**ASSIGNMENT:**
Pull every line with the word "Sciences" out of the entries below.

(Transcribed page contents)
[Start of section]

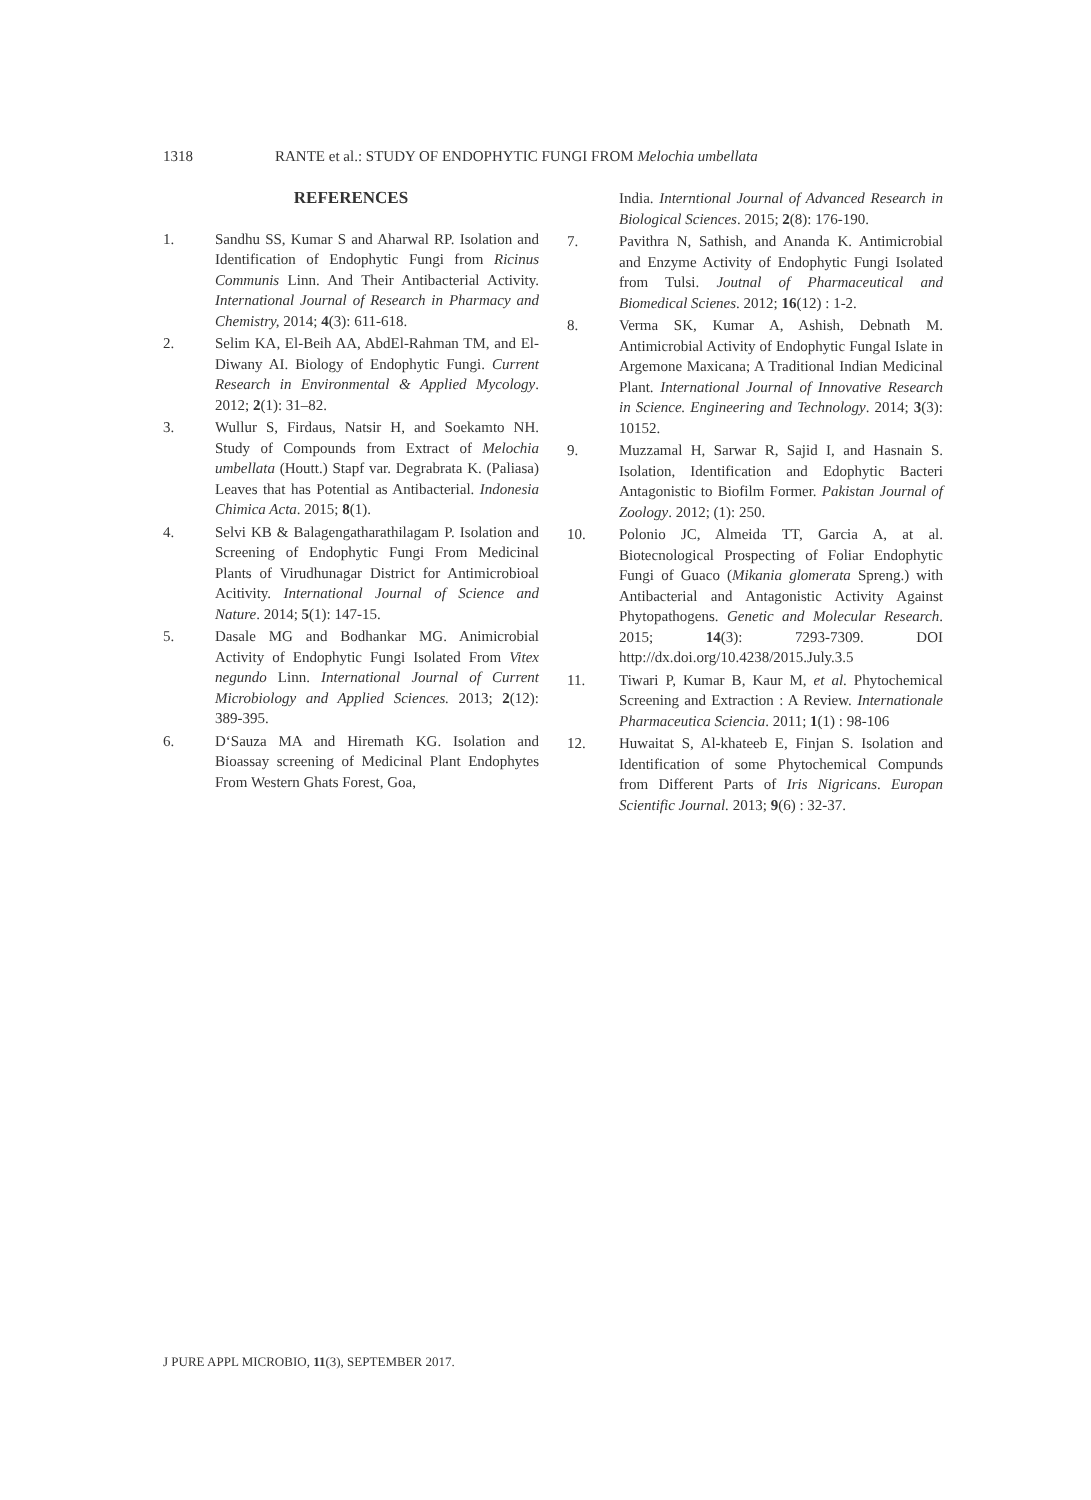1318 RANTE et al.: STUDY OF ENDOPHYTIC FUNGI FROM Melochia umbellata
REFERENCES
1. Sandhu SS, Kumar S and Aharwal RP. Isolation and Identification of Endophytic Fungi from Ricinus Communis Linn. And Their Antibacterial Activity. International Journal of Research in Pharmacy and Chemistry, 2014; 4(3): 611-618.
2. Selim KA, El-Beih AA, AbdEl-Rahman TM, and El-Diwany AI. Biology of Endophytic Fungi. Current Research in Environmental & Applied Mycology. 2012; 2(1): 31–82.
3. Wullur S, Firdaus, Natsir H, and Soekamto NH. Study of Compounds from Extract of Melochia umbellata (Houtt.) Stapf var. Degrabrata K. (Paliasa) Leaves that has Potential as Antibacterial. Indonesia Chimica Acta. 2015; 8(1).
4. Selvi KB & Balagengatharathilagam P. Isolation and Screening of Endophytic Fungi From Medicinal Plants of Virudhunagar District for Antimicrobioal Acitivity. International Journal of Science and Nature. 2014; 5(1): 147-15.
5. Dasale MG and Bodhankar MG. Animicrobial Activity of Endophytic Fungi Isolated From Vitex negundo Linn. International Journal of Current Microbiology and Applied Sciences. 2013; 2(12): 389-395.
6. D‘Sauza MA and Hiremath KG. Isolation and Bioassay screening of Medicinal Plant Endophytes From Western Ghats Forest, Goa,
India. Interntional Journal of Advanced Research in Biological Sciences. 2015; 2(8): 176-190.
7. Pavithra N, Sathish, and Ananda K. Antimicrobial and Enzyme Activity of Endophytic Fungi Isolated from Tulsi. Joutnal of Pharmaceutical and Biomedical Scienes. 2012; 16(12) : 1-2.
8. Verma SK, Kumar A, Ashish, Debnath M. Antimicrobial Activity of Endophytic Fungal Islate in Argemone Maxicana; A Traditional Indian Medicinal Plant. International Journal of Innovative Research in Science. Engineering and Technology. 2014; 3(3): 10152.
9. Muzzamal H, Sarwar R, Sajid I, and Hasnain S. Isolation, Identification and Edophytic Bacteri Antagonistic to Biofilm Former. Pakistan Journal of Zoology. 2012; (1): 250.
10. Polonio JC, Almeida TT, Garcia A, at al. Biotecnological Prospecting of Foliar Endophytic Fungi of Guaco (Mikania glomerata Spreng.) with Antibacterial and Antagonistic Activity Against Phytopathogens. Genetic and Molecular Research. 2015; 14(3): 7293-7309. DOI http://dx.doi.org/10.4238/2015.July.3.5
11. Tiwari P, Kumar B, Kaur M, et al. Phytochemical Screening and Extraction : A Review. Internationale Pharmaceutica Sciencia. 2011; 1(1) : 98-106
12. Huwaitat S, Al-khateeb E, Finjan S. Isolation and Identification of some Phytochemical Compunds from Different Parts of Iris Nigricans. Europan Scientific Journal. 2013; 9(6) : 32-37.
J PURE APPL MICROBIO, 11(3), SEPTEMBER 2017.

[End of section]

**FINAL ANSWER:**
5. Dasale MG and Bodhankar MG. Animicrobial Activity of Endophytic Fungi Isolated From Vitex negundo Linn. International Journal of Current Microbiology and Applied Sciences. 2013; 2(12): 389-395.
India. Interntional Journal of Advanced Research in Biological Sciences. 2015; 2(8): 176-190.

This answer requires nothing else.